╭──

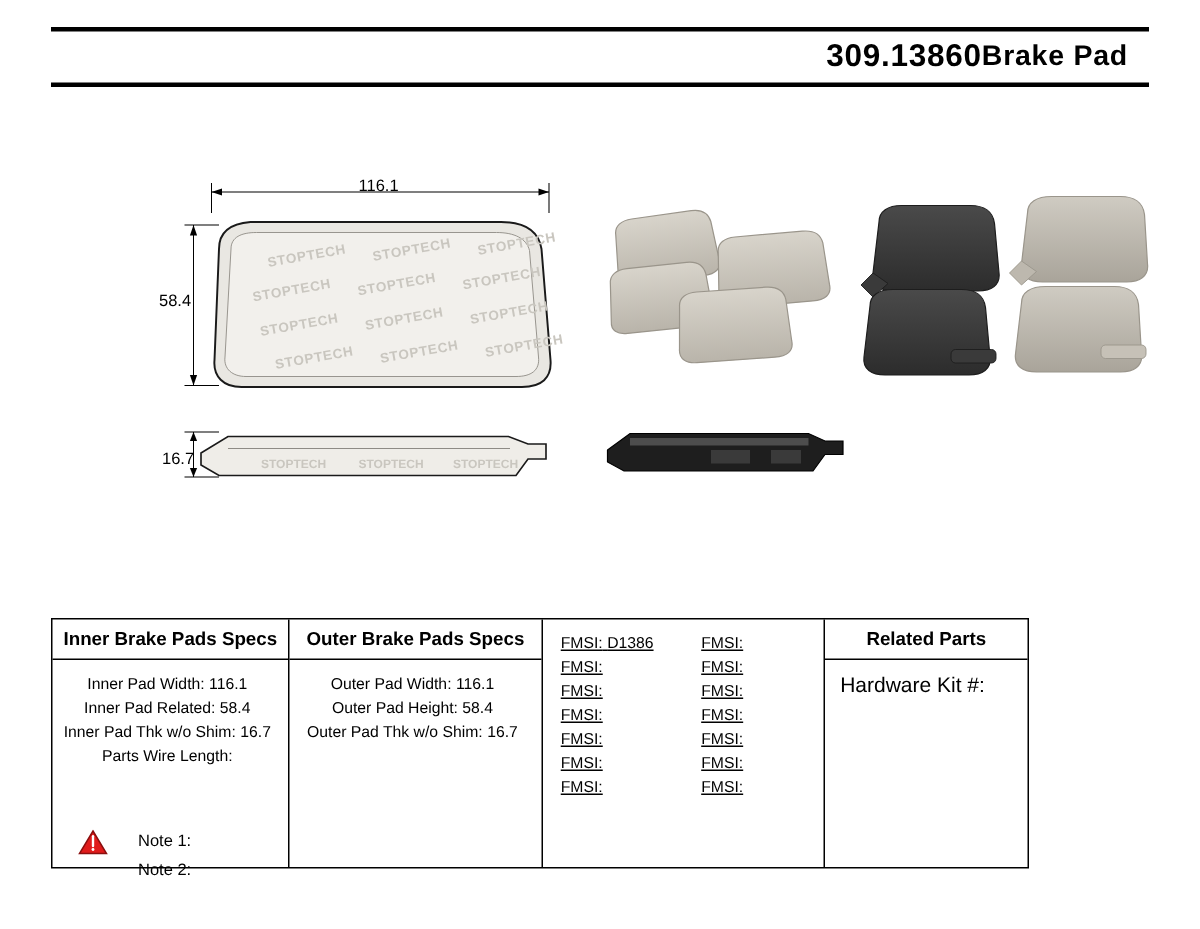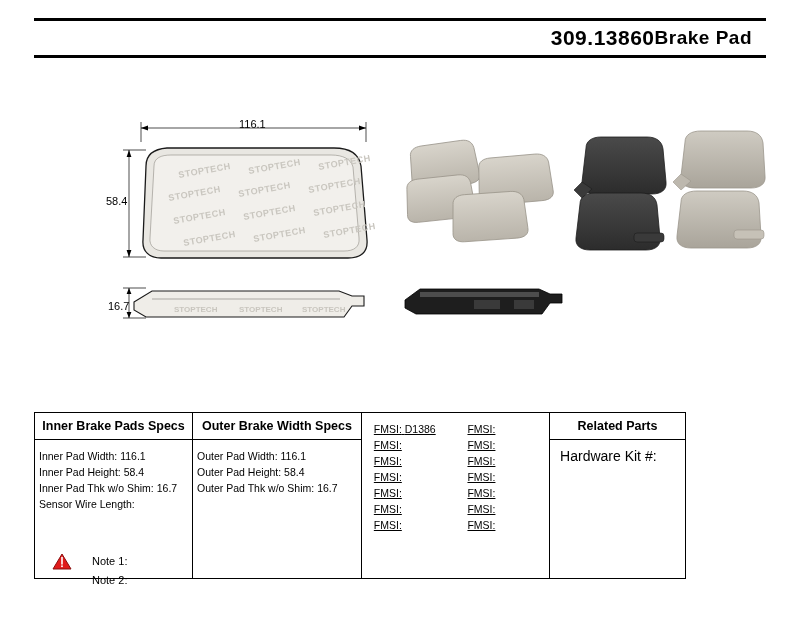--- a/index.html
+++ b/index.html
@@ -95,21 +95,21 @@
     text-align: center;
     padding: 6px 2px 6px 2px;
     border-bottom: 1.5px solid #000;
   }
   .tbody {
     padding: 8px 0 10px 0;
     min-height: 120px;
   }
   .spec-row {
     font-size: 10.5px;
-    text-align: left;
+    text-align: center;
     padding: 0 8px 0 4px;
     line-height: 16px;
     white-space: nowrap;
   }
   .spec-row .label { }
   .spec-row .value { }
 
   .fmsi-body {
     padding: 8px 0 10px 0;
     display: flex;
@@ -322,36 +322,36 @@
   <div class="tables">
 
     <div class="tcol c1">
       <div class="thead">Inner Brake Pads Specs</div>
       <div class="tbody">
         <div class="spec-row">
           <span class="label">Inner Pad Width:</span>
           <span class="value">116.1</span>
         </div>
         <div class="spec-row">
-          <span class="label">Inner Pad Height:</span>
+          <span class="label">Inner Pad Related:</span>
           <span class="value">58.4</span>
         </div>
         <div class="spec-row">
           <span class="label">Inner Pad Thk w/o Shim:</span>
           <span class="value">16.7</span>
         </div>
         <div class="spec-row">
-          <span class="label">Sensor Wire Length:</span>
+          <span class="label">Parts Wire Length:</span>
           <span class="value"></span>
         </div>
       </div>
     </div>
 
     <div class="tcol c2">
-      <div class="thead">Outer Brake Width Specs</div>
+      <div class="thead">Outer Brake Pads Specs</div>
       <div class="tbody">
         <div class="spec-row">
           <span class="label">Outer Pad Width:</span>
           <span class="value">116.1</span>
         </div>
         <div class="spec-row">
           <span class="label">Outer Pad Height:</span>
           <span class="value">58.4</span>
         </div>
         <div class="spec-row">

╰──
╭──

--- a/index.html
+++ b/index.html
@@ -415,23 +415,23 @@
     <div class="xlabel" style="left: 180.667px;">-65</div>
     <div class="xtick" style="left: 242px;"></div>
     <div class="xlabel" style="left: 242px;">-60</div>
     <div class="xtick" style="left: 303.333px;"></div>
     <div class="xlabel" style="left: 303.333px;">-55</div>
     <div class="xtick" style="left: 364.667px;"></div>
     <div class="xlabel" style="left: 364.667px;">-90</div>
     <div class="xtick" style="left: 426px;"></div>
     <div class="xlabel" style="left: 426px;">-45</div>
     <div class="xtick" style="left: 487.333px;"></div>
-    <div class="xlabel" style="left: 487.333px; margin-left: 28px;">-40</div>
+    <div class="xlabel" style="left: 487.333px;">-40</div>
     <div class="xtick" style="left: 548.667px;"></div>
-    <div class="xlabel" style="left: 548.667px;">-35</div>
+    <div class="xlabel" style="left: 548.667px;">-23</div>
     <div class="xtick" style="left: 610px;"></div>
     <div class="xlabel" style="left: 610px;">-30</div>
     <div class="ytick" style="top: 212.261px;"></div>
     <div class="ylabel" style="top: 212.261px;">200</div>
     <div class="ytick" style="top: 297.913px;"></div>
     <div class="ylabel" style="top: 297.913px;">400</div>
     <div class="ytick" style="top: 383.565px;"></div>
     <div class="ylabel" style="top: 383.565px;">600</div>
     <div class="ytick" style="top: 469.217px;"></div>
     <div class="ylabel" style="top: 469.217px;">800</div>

╰──

TASK BRIEF —
List every line above that holds the word "Length".

RESULT —
-          <span class="label">Sensor Wire Length:</span>
+          <span class="label">Parts Wire Length:</span>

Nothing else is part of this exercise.